“来人,给朕拦住他!”
这声音惊醒了文帝,他一声怒斥,无数待卫从门外蜂拥而进,将两人围在了中间。
“皇上,太子目无尊上,当殿杀人,这是丝毫不把您放在眼里!”
皇后惨白着脸声嘶力竭。
“太子,你敢当着朕的面持剑杀人,你是真以为朕不敢废了你?”
“儿臣所做俱是为了父皇,如何堪得上一句目无尊上?”
裴玄目光瞥到帝后。
他衣袍上还染了血,昏暗的烛光下那容色上露出冷意。
“巧舌如簧,你当着皇上的面杀人,这还能有假?快,给本宫把太子拿下!”
“斥儿臣之前,敢问父皇,宫廷内殿中持剑,是否死罪?”
裴玄扬起眉,与文帝的目光对视。
“当然是!你既明知故犯,纵然是朕的儿子,朕也不得不按规矩废了……”
“有父皇这句话,儿臣便放心了。”
文帝的话说到一半被裴玄打断,随着他两掌一拍,李臻从殿外拎进来一颗血淋淋的人头。
“啊﹣-”
殿内有不少人都吓得惊叫了一声,后更是险些白眼一翻晕了过去。
“这是大将军手下的侍卫,方才儿臣从宫外赶回,大将军与他的侍卫无缘无故持剑阻拦在儿臣面前,也不过就在慈宁宫门口。”
“儿臣不知他是奉了谁的命令,竟敢持剑在慈宁宫内指着储君,张狂无度目无尊上,生怕他下一刻便要入内殿用剑指着父皇,只能夺了那侍卫的剑,情急之下入内护驾。”
“你荒谬,大将军如何敢行刺朕?”
“他敢无视宫规持剑指着儿臣,儿臣不得不多做揣测,毕竟他候在慈宁宫内,并不是奉了父皇的命令。”
文帝顿时看向皇后。
大将军是他的亲信,又与皇后有血亲,这宫内能指使他的人,只有他们两个。
对上文帝的视线,皇后一慌垂下头。
她今晚特意带着太医候在这,就是打算在裴玄回来之前将阮流筝定罪。
她怕中途生了变故,早让大将军候在外面拦人,却不想此时成了裴玄抓在手中的把柄。
“大将军素来恭谨,门外也没人看到大将军用剑指着你,太子,只有你一句空无胡言,便要定罪大将军?”

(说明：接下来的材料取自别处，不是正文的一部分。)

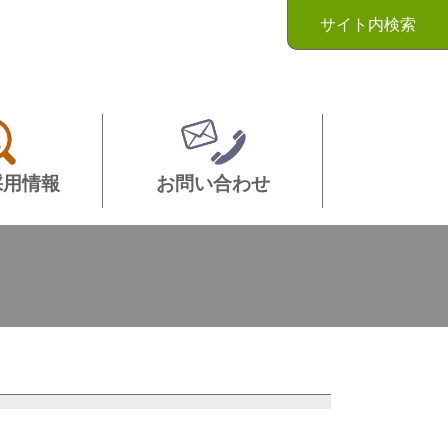
サイト内検索
採用情報
お問い合わせ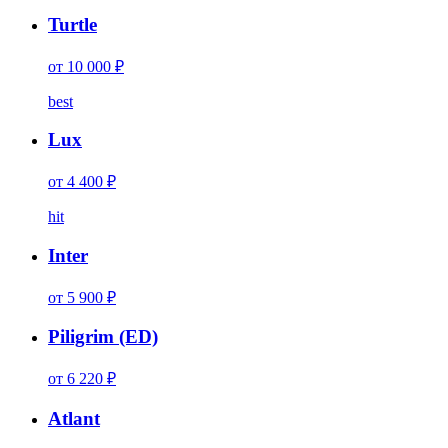
Turtle
от 10 000 ₽
best
Lux
от 4 400 ₽
hit
Inter
от 5 900 ₽
Piligrim (ED)
от 6 220 ₽
Atlant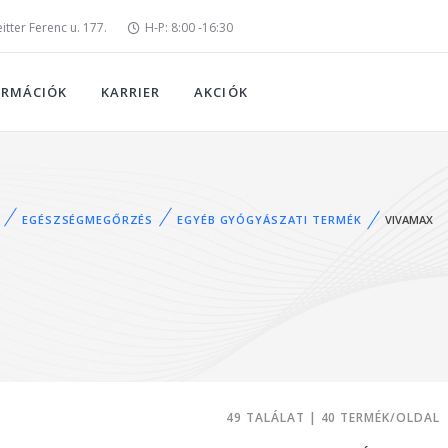
tter Ferenc u. 177.
H-P: 8:00 -16:30
ORMÁCIÓK
KARRIER
AKCIÓK
EGÉSZSÉGMEGŐRZÉS
EGYÉB GYÓGYÁSZATI TERMÉK
VIVAMAX
49 TALÁLAT | 40 TERMÉK/OLDAL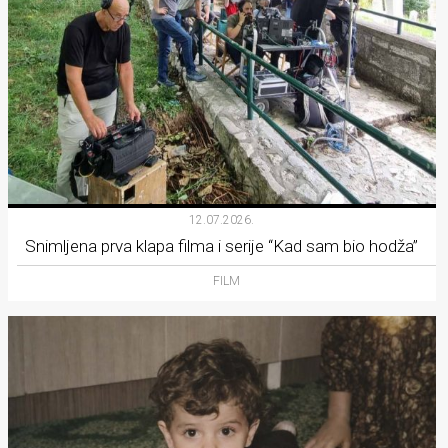
12.07.2026.
Snimljena prva klapa filma i serije “Kad sam bio hodža”
FILM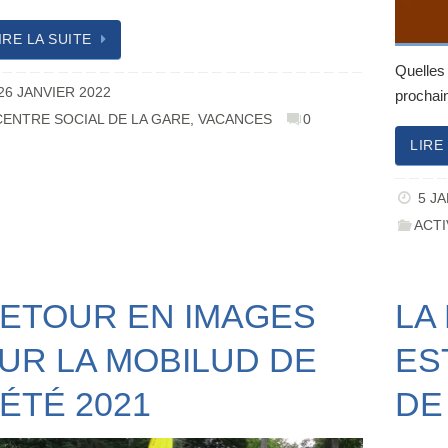
IRE LA SUITE
Quelles
26 JANVIER 2022
procha
CENTRE SOCIAL DE LA GARE
,
VACANCES
0
LIRE
5 J
ACTI
ETOUR EN IMAGES
LA
UR LA MOBILUD DE
ES
’ÉTÉ 2021
DE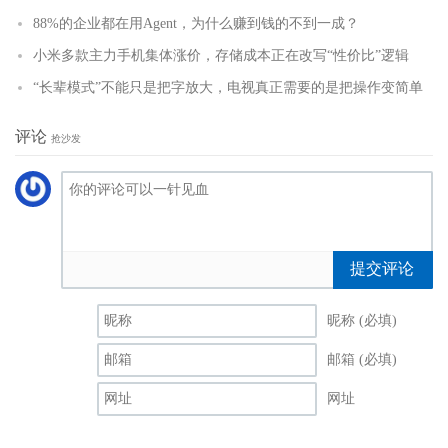
88%的企业都在用Agent，为什么赚到钱的不到一成？
小米多款主力手机集体涨价，存储成本正在改写“性价比”逻辑
“长辈模式”不能只是把字放大，电视真正需要的是把操作变简单
评论
抢沙发
提交评论
昵称 (必填)
邮箱 (必填)
网址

“如娘娘所言,也无人看到太子妃故意少煎了药,无人知道当时皇祖母一人在殿内到底是何情况,便想要定罪孤的太子妃?”
裴玄一声反问让皇后哑口无言。
他目光继而看向文帝,抬手拂开衣袖。
那手臂上赫然有一道狰狞的伤口,皮肉翻开,正淋漓地往下滴着鲜血。
“大将军的侍卫持剑阻拦儿臣,推搡中伤了儿臣,儿臣不得已先杀了侍卫,再来面见父皇。’
“父皇以为呢?儿臣持剑入内,无非是有大将军先例在前,天子犯法与庶民同罪,父皇若处置儿臣与大将军,儿臣毫无怨言。”
文帝见皇后一言不发,便知道此事的真实性,他心中怒气翻涌,死死瞪着裴玄。
怎么罚?
这让他怎么罚?
他身上的伤口是最有用的证明,毕竟堂堂太子不会伤了自己,大将军是臣,他是天家子,又冠冕堂皇地说为了护驾持剑入内,他若罚裴玄,便要先杀了大将军。
大将军手握重权,杀之动摇朝堂,更是损了自己的左右臂膀!
“事权从急,朕自然不会怪你。”
文帝憋闷地咽下这口气。
“儿臣入内便瞧着下人以下犯上,情急之下为庇佑太子妃才将他们杀了,父皇若为此要降罪,儿臣只求与太子妃关在一处。”
阮流筝猛地抬起头,明白了他为何从入了殿便如此张妄。
她身上有嫌疑,今晚是走不出慈宁宫的,文帝以仁孝治天下,她轻则禁足重则关押。
皇后不会放过这样的机会,而裴玄……是为了保护她!
阮流筝眼中猛地涌出泪意,她抬手推开裴玄跪了下去。
“儿臣问心无愧,也绝不会故意少煎药去害皇祖母,殿下为救儿臣实属情急,请父皇明查。”
“太后娘娘此事必要查个水落石出,若真为太子妃疏忽或蓄意,皇上不可轻易放过,若不是,也不能由着真凶逍遥!”
台下一位臣子当先跪地,痛声开口。